Delegates were reminded that the proposed bylaws were designed to enhance the participation of equity-seeking groups, and this commitment was also obvious during the conference. In particular, gender-specific microphones were assigned during larger plenary sessions to encourage interventions by women. This interest in enabling member participation also went beyond gender. The proposed bylaws put a strong accent on the role of local party associations, and vested top decision-making authority with bi-annual party congresses. Between congresses, the party’s work would be coordinated by a 16-person “National Executive,” in which nine positions would be held by women. The party would not have a single official leader, but would instead have two National Executive “spokespersons” (one female, one male) to communicate the party’s views. The bylaws confirmed the rights of internal groups and tendencies of any number of forms. Internal groups were required to respect party bylaws and the views of other members, but beyond this, space was assured for them to play an active role in shaping party debates.

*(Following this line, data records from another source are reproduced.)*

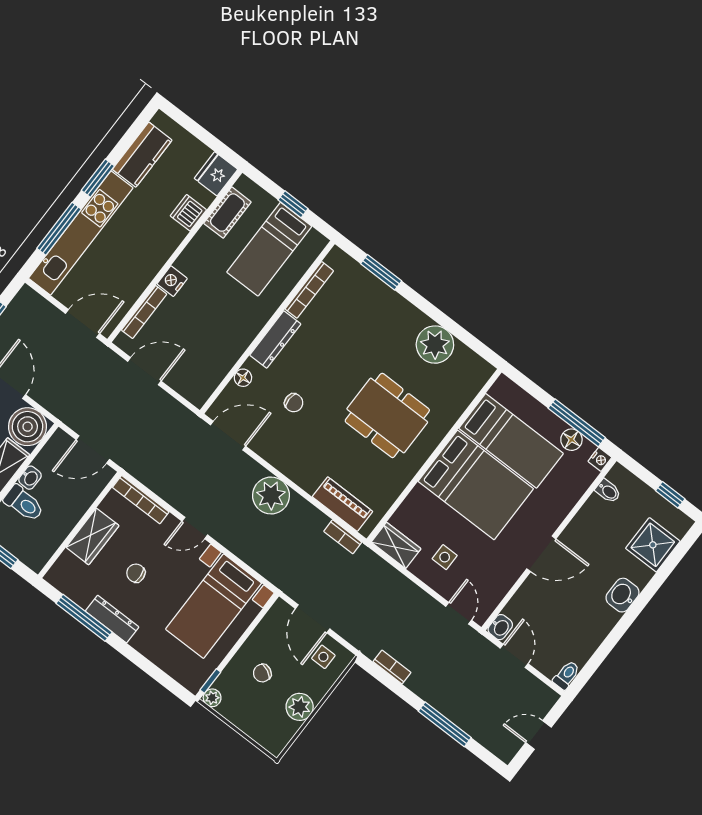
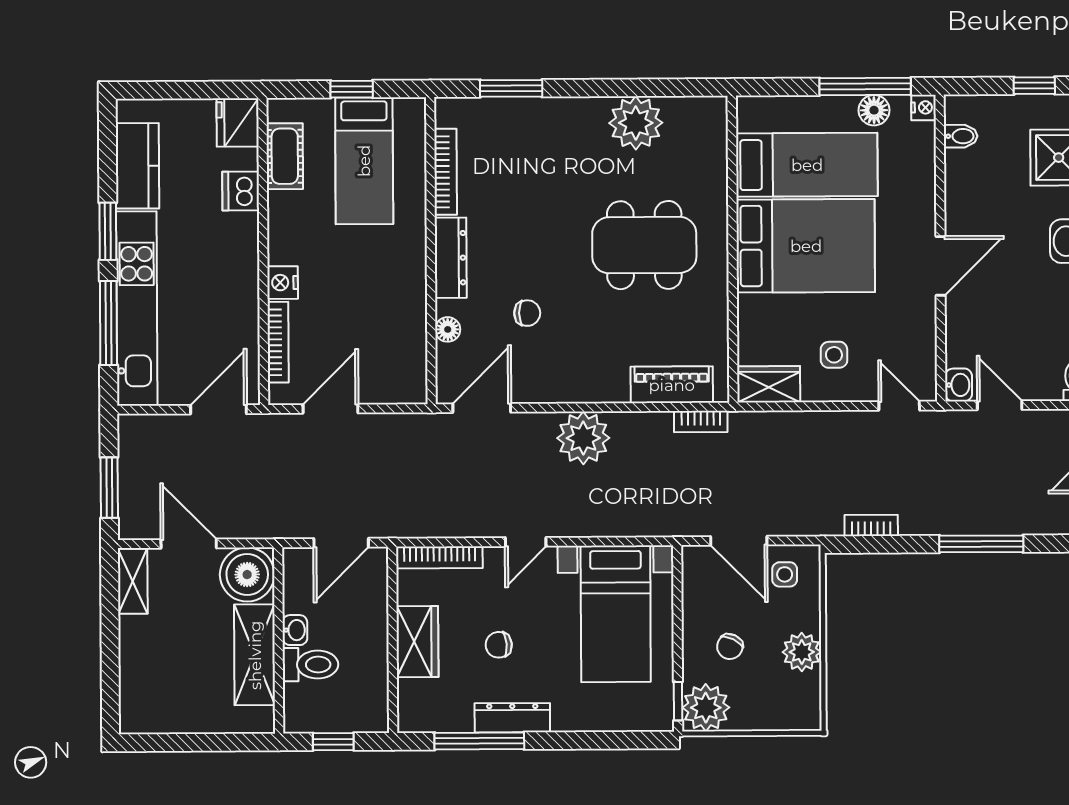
plant: (212, 698) -> (706, 708), width x1.88, depth x1.88

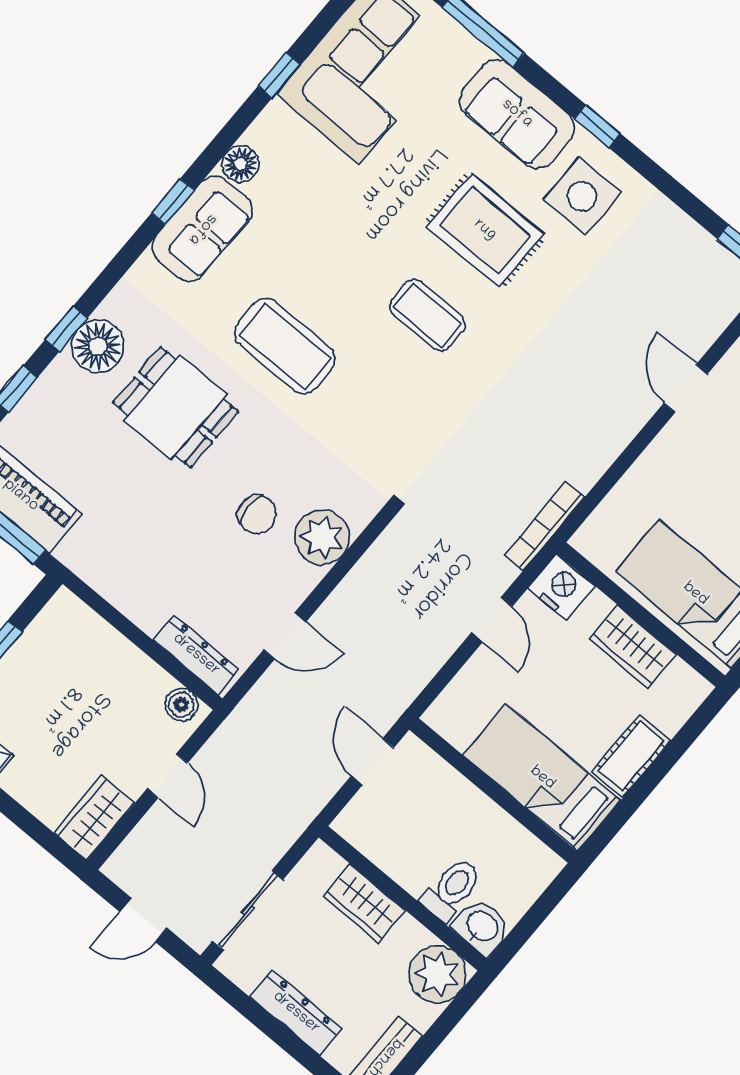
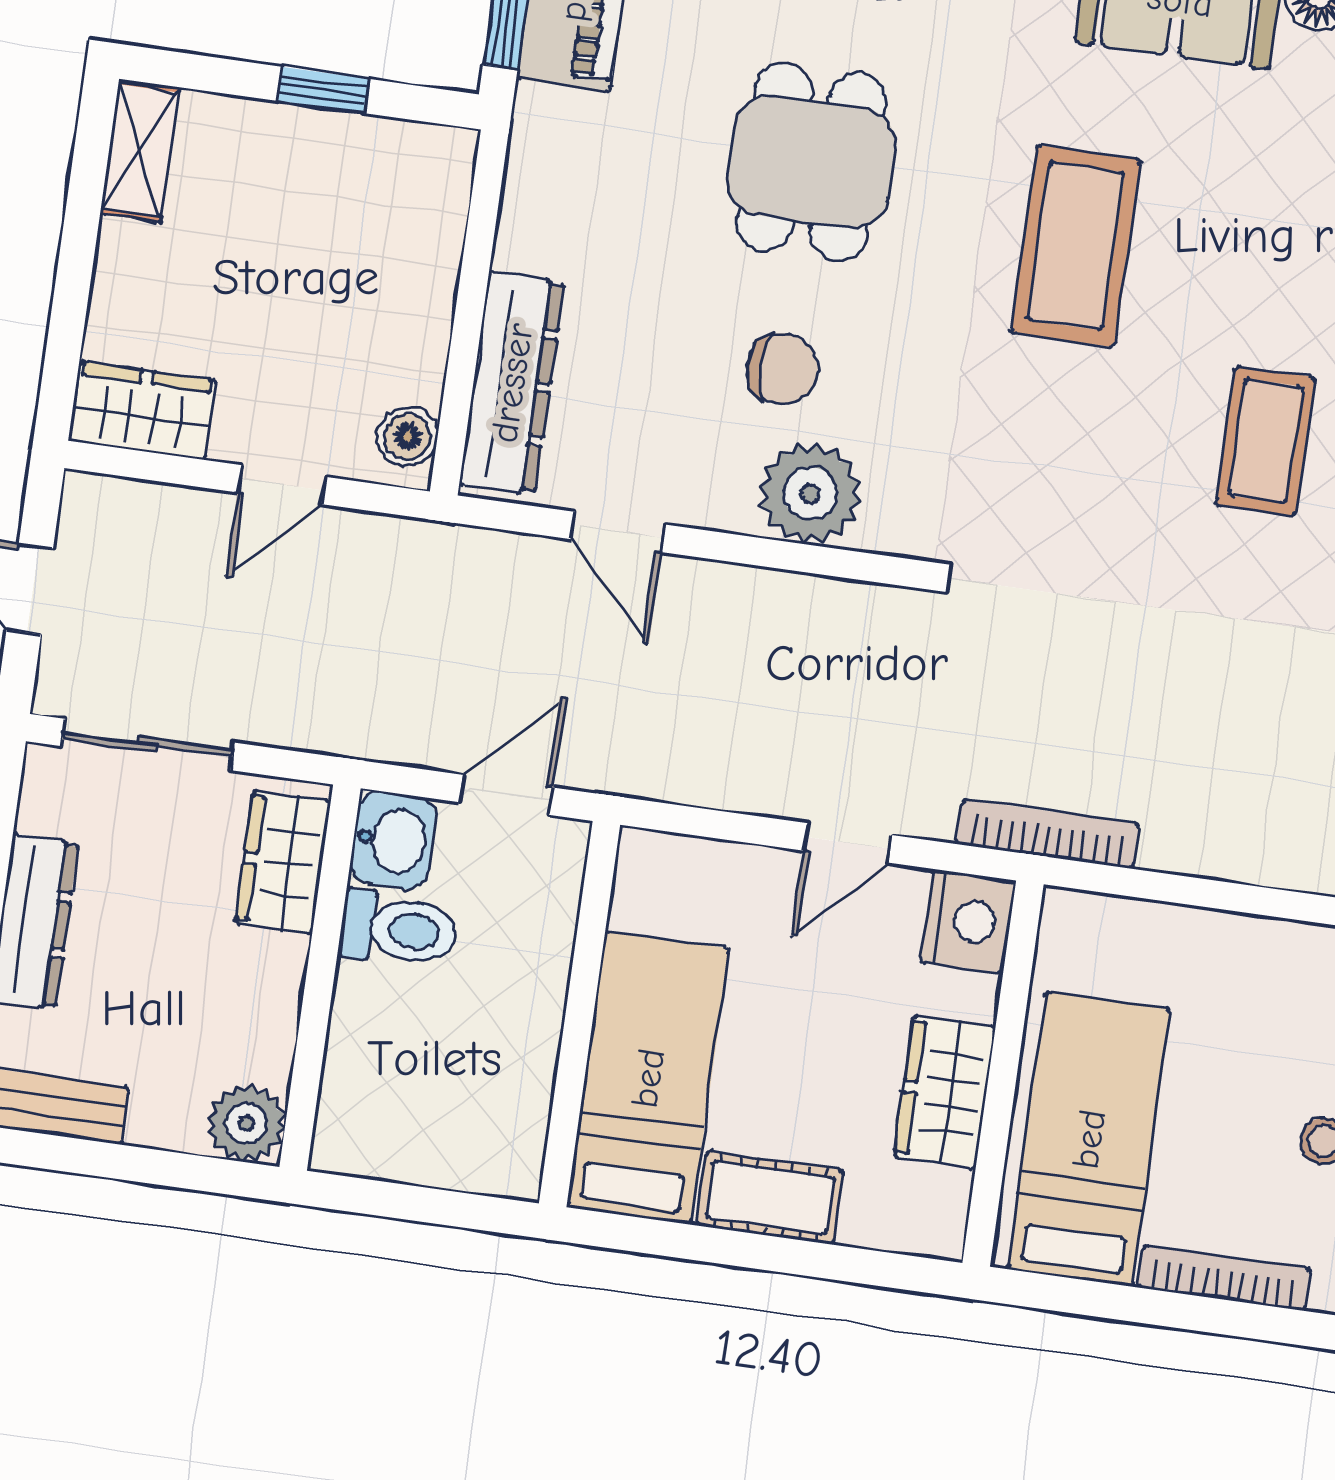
dining table: (176, 407) -> (811, 162), moved
chair: (257, 514) -> (782, 368), turned -90
dresser: (196, 655) -> (512, 383), width x1.37, depth x1.24
toilet: (452, 889) -> (399, 929), moved
wardrobe: (364, 903) -> (283, 862), moved
washbasin: (481, 927) -> (393, 840), moved
plant: (438, 974) -> (246, 1123), width x0.73, depth x0.73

Further on this theme of inclusion, the conference witnessed a notable moment when Amir Khadir insisted that the new party’s doors were open to Anglophones, Allophones and non-white minorities. For him, as for many in the room, the order of first importance was building a successful bulwark against neoliberalism in Québec; but for Khadir, this meant appealing to Leftists outside the sovereignist movement to form a progressive alliance against the Québécois establishment.
Beyond Neoliberalism: A New Identity in Quebec Politics
In the end, the most memorable moment of the conference occurred when delegates were asked to choose a name for the new party. There were four possible options: Québec solidaire, Union citoyenne, Union citoyenne du Québec and Union des forces citoyennes - each of which had come forward after a process initiated four months earlier. Ultimately, a sea of red voting cards welcomed the name Quebec solidaire, a result that surprised some leaders in the room, given the earlier debate that had taken place on this issue. Ecstatic clapping, hooting, but also “twinkling” - evidence of the various activist cultures in the hall to acclaim the new party’s identity.
In a frank discussion with the English-Canadian media, Khadir pitched Québec solidaire’s vision of independence: “We’re here to replace the debate around social issues, economical issues, environmental issues, instead of always talking about the flag.” A poll taken soon after the merger conference indicated that over 20 per cent of Quebec voters were persuaded by this message. To expand on this impressive start, Québec solidaire has redoubled its efforts, and recently won 22 per cent of the vote in a recent Montreal by-election. This is a positive sign, prior to the 2007 Quebec elections.
Whether the party can find that elusive balance between street politics and electoral campaigns, of course, remains to be seen. Activists in English Canada would be wise to take notice of Québec solidaire and its implications for their work. A better Left is indeed possible, but it begins by left parties rejecting neoliberalism and building the new solidarities capable of presenting an inspired alternative.